As you hint at, function call overhead generally comes from interrupting live ranges (forcing save/restore or simply causing the register allocator to pick a worse strategy) and losing the opportunity to optimize across function boundaries - this cost can be enormous, nebulous and not even a constant (it will impose costs repeatedly on the program and isn't even a constant). I have code where the cost of sticking a function call in and losing some constant propagation information is millions of cycles per call, not 15-30. In other places the cost of a call is effectively zero.
In still other places the cost of a function call is 'negative' - that is, it's cheaper to have a function exist as a independent unit than inline it. This is typically an i-cache issue but we've seen a host of weird effects here.
So - under some (unusual) circumstances, function call overhead can be practically free (i.e. the ooo engine has a lot of opportunities to insert prolog/epilog instructions, no branch mispredicts, etc). Typically it will be inherently cheaper than 15-30 cycles - but lost opportunities for optimization may take you to numbers that are insanely higher than that.
The reason I arced up over this is that it's just not useful to say "within an order of magnitude". If you say 15-30 is the magic number you are creating folklore.
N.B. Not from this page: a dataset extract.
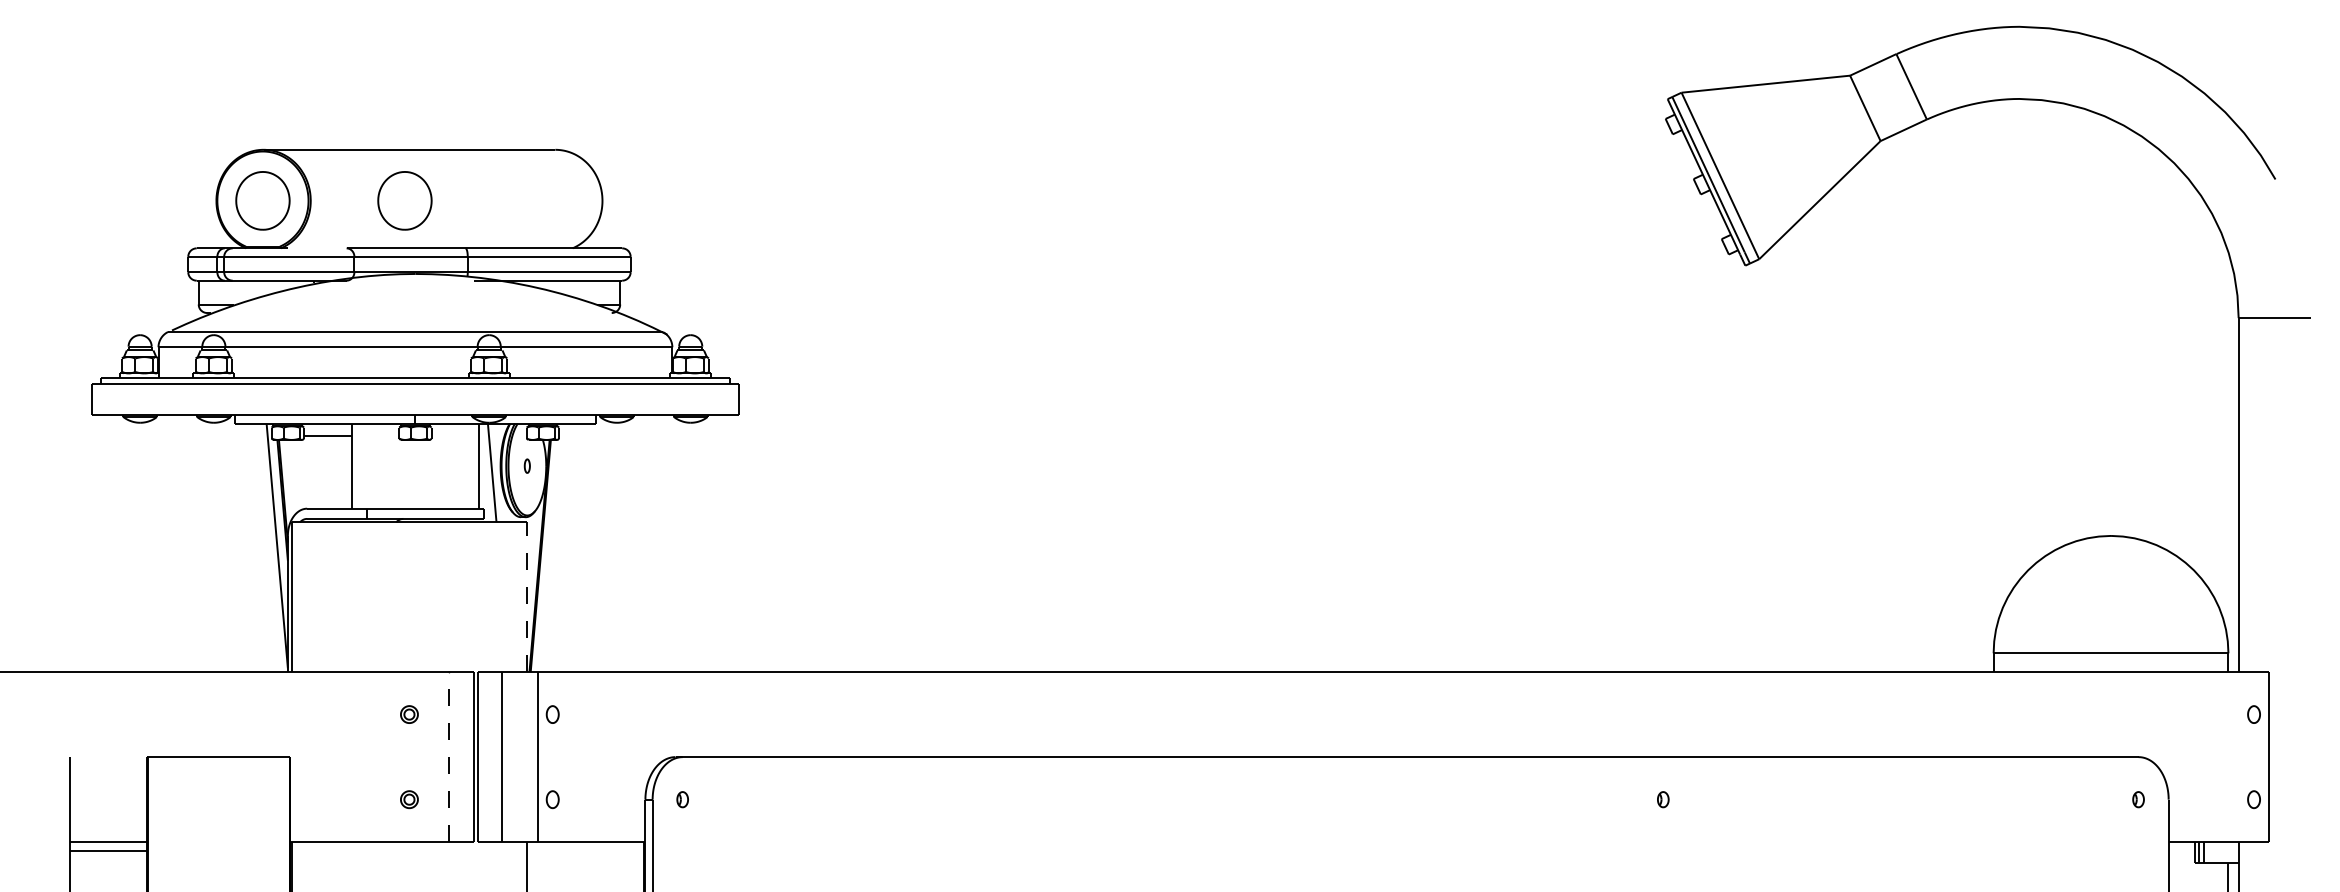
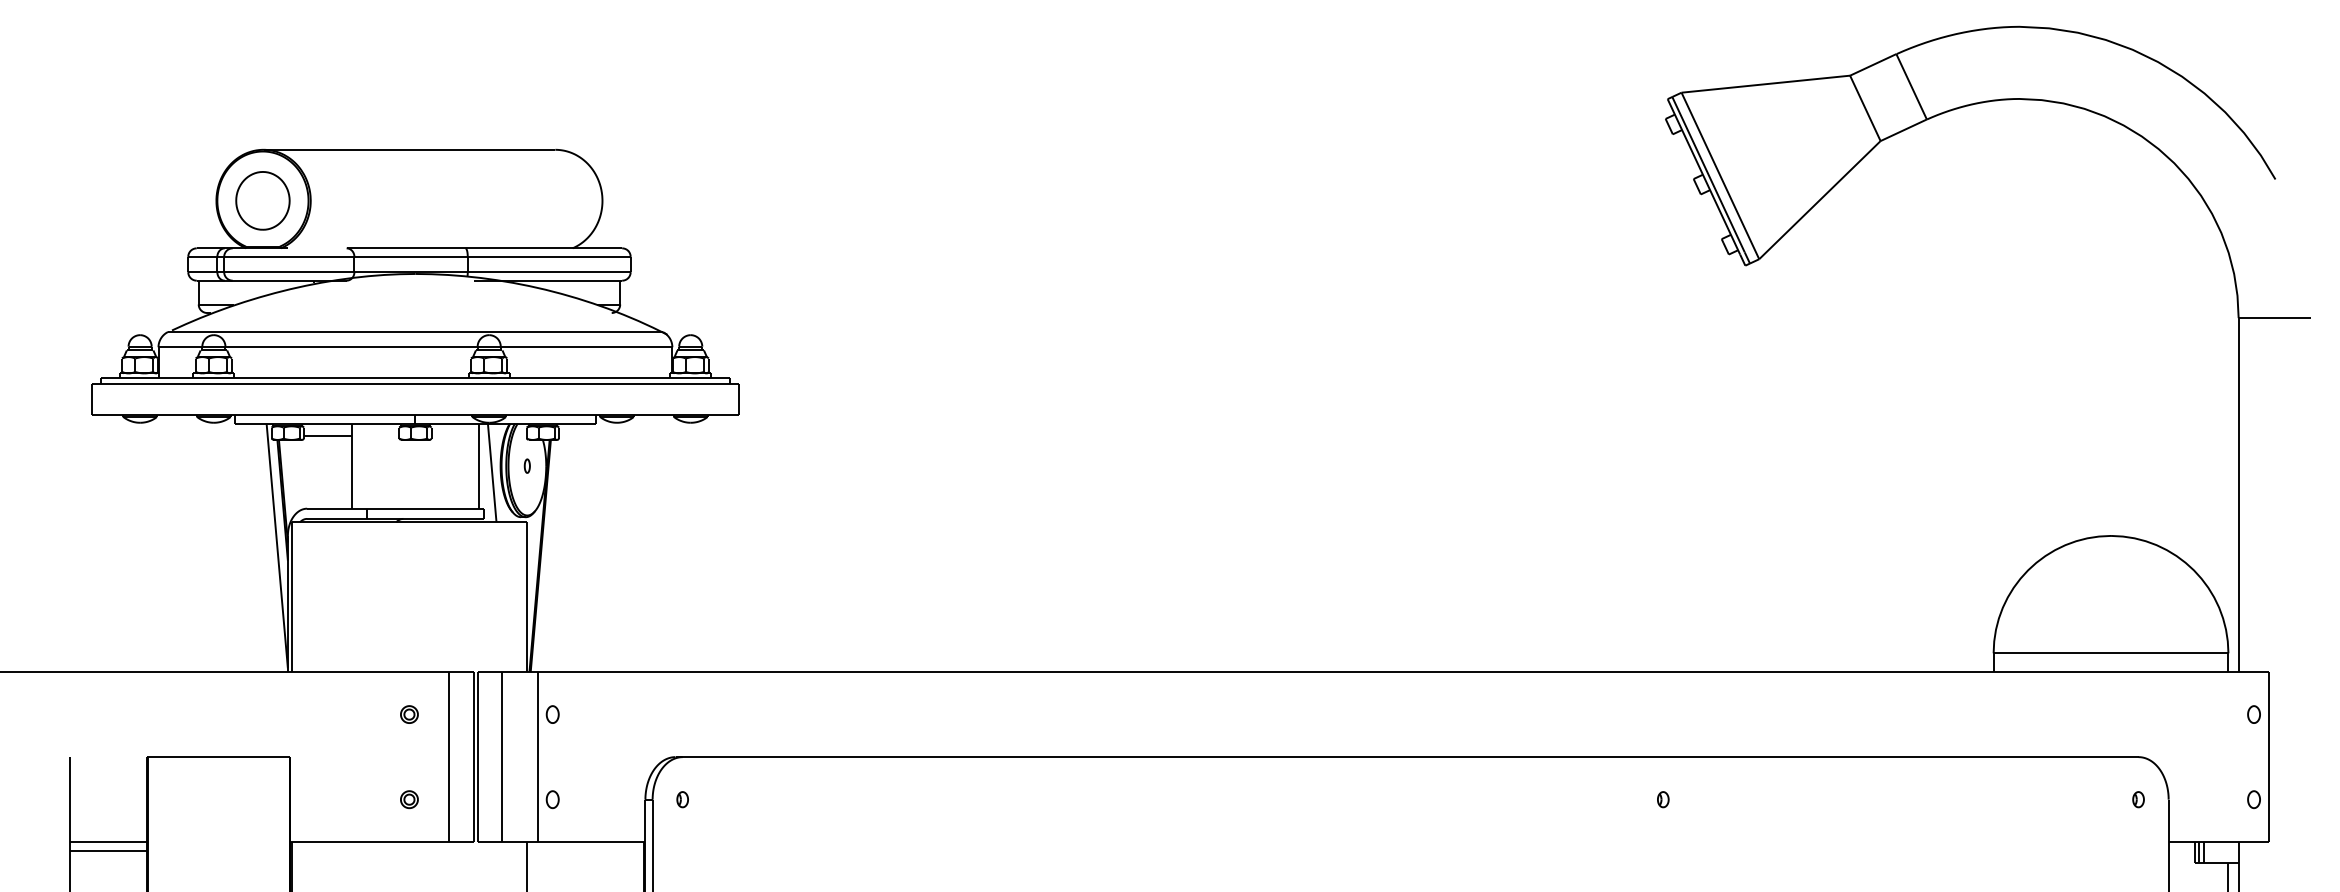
part at (404, 200): present -> none
line at (526, 597): dashed -> solid
line at (448, 756): dashed -> solid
We are burdened by folkloric stuff ("the interpreter penalty that results because branch predictors 'can't predict indirect branches'") that result in considerably worse designs. It's better to know you don't know rather than promulgate simplistic rules-of-thumb that misstate the real issues.
This is particularly true because a lot of this 'folkloric optimization' stuff people do generally leads away from a simple and direct expression of their ideas in their favorite coding style, and towards a heavily "optimized" form that's super-obscure because some "performance high priest" has declared it Performant. We've had a number of cheap laughs in our day re-rolling loops, replacing inline asm with C code, and restoring sanity and getting a performance win from doing it. I've been just as guilty of playing Performance High Priest as anyone else, mind you.